Opposition leaders identified the young man as 17-year-old Neomar Lander, and his relatives said he had gone with family members to demonstrate peacefully.
“I’m going to keep fighting,” said the teenager’s uncle, Mauro Arellano.
Residents banged on pots and pans for an hour in protest as night fell near the site of his death. Stores were closed and streets empty long before dark in a usually bustling part of the capital.
About 1.5 miles away, authorities found the body of William Jose Mendoza, a sergeant with the national guard, Caracas-area mayor Ramon Muchacho said. No details were immediately released on how or where he might have been killed.
“We deplore all violent acts,” said Mr Muchacho, who is an opposition politician. “Especially those that put an end to the lives of Venezuelans, as happened with Neomar Lander and this new act.”

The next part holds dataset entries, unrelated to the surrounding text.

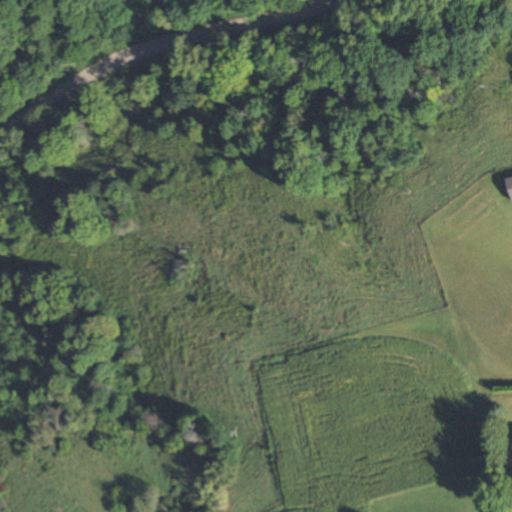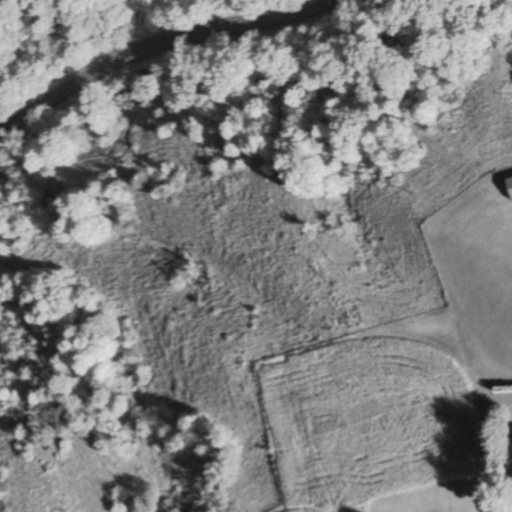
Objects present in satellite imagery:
road: (161, 44)
building: (509, 187)
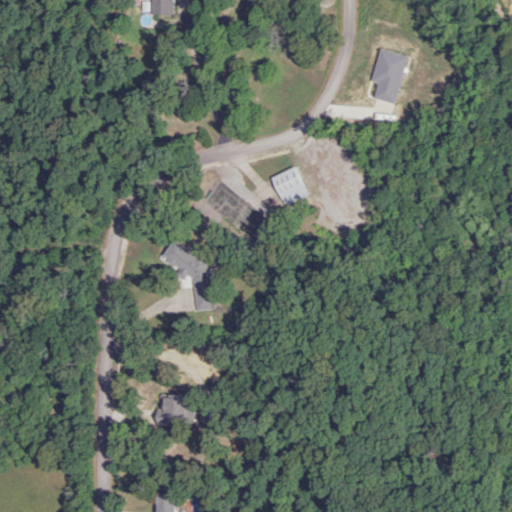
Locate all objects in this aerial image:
building: (160, 7)
road: (214, 89)
road: (177, 178)
building: (287, 187)
building: (191, 272)
building: (171, 410)
road: (110, 471)
building: (163, 503)
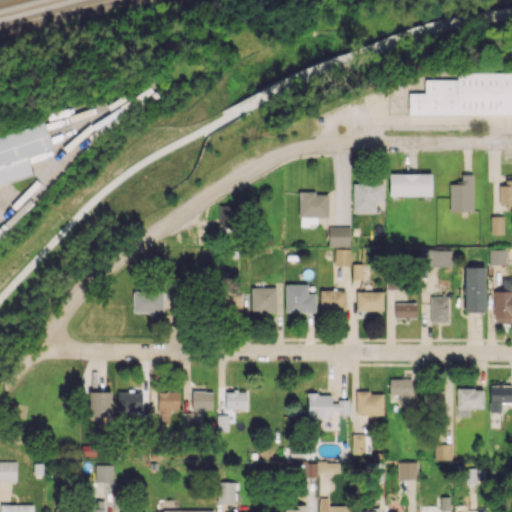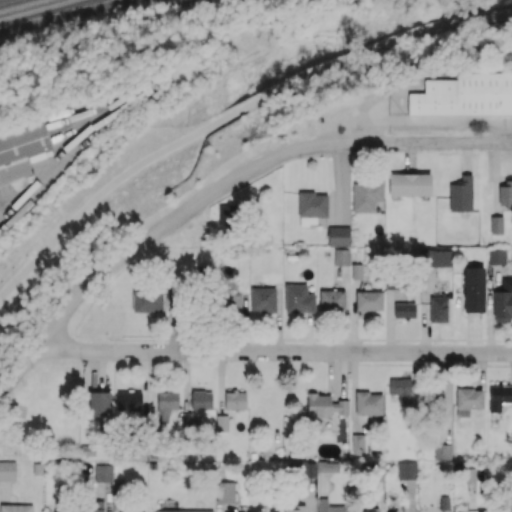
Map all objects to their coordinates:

Confrontations between state security forces and opponents of the social administration appear unlikely to fizzle soon, and nearly 70 people have died in two months of political unrest fed by Venezuela’s triple-digit inflation, widespread food shortages and high crime. Demonstrators are demanding a new presidential election.
On Wednesday, President Nicolas Maduro continued his contentious campaign to hold a national assembly to rewrite the constitution. Speaking to military academy students, he again blamed opposition leaders for the violence roiling Venezuela. And as he has previously, he compared assaults on pro-government forces to the persecution inflicted on Jews in Nazi Germany.

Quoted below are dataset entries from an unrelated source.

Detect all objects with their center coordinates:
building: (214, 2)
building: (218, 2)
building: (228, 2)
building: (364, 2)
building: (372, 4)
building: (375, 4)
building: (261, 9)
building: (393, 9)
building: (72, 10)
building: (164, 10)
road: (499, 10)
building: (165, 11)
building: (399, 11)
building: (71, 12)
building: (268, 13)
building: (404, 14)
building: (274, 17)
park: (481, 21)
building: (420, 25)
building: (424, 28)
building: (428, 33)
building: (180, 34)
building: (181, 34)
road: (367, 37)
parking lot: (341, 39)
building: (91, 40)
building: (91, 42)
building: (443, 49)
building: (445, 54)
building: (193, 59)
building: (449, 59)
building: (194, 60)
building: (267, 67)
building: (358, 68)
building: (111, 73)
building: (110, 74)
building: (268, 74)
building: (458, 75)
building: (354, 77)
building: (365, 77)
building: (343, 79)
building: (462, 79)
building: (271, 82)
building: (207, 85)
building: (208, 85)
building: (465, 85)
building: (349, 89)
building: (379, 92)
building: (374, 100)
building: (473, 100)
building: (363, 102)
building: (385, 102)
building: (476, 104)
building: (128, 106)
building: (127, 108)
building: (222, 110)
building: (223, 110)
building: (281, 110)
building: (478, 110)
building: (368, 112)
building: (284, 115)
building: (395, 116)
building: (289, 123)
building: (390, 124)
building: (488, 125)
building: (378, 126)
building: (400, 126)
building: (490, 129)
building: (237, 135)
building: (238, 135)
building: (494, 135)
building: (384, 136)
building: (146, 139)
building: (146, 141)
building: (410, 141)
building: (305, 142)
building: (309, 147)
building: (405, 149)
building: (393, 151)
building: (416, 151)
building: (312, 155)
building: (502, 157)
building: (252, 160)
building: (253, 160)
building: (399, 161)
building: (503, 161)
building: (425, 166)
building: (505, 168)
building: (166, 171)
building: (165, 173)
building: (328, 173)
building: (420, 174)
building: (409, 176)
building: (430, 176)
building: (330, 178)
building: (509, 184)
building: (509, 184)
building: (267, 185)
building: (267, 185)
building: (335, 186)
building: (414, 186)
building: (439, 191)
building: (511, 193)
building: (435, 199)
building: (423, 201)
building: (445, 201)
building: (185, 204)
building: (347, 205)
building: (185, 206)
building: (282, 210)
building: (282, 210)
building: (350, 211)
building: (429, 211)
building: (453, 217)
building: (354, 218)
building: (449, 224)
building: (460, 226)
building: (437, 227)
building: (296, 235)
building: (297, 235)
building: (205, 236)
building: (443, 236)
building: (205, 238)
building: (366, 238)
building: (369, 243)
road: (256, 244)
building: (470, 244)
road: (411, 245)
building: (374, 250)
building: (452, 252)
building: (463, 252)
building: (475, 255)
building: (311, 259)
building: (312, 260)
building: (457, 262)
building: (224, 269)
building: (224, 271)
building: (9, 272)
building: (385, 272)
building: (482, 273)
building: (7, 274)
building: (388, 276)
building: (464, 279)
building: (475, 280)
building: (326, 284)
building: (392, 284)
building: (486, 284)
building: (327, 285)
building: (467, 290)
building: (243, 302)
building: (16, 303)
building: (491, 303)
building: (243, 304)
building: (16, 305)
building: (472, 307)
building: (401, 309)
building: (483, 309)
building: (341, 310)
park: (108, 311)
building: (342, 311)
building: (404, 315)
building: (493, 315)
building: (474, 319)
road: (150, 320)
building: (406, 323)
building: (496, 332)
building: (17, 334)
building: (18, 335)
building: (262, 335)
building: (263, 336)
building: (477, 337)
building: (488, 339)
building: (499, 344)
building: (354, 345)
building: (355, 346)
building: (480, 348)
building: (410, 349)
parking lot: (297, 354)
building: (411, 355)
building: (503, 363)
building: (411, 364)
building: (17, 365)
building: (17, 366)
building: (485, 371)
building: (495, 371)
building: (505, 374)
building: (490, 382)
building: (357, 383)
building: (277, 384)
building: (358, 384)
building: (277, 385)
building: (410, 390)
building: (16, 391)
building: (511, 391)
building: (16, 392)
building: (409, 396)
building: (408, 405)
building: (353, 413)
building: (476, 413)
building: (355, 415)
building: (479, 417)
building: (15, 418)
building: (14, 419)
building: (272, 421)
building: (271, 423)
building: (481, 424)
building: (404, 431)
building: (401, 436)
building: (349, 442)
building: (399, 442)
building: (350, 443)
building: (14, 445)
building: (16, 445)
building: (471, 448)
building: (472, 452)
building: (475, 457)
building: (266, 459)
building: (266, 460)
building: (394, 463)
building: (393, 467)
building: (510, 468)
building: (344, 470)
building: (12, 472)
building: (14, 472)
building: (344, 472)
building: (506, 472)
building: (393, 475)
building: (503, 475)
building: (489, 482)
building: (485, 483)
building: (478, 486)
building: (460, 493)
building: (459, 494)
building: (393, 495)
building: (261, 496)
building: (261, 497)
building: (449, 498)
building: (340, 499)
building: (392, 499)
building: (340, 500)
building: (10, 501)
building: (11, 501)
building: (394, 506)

Only a few deaths during protests have resulted in arrests, and about half of those cases have been attributed to police.
With the exception of the opposition-controlled National Assembly, the nation’s highest institutions, nearly all stacked with pro-government officials, have backed Mr Maduro’s call for a constitutional assembly to be elected in July, which he says can help resolve the crisis.
Venezuela’s Supreme Court announced on Wednesday that it had deemed inadmissible a request from chief prosecutor Luisa Ortega Diaz for a clarification on how the assembly could be convened.
Opposition members contend such an assembly cannot be elected without holding a referendum first. But the Supreme Court has ruled a referendum is “not necessary, not constitutionally required”.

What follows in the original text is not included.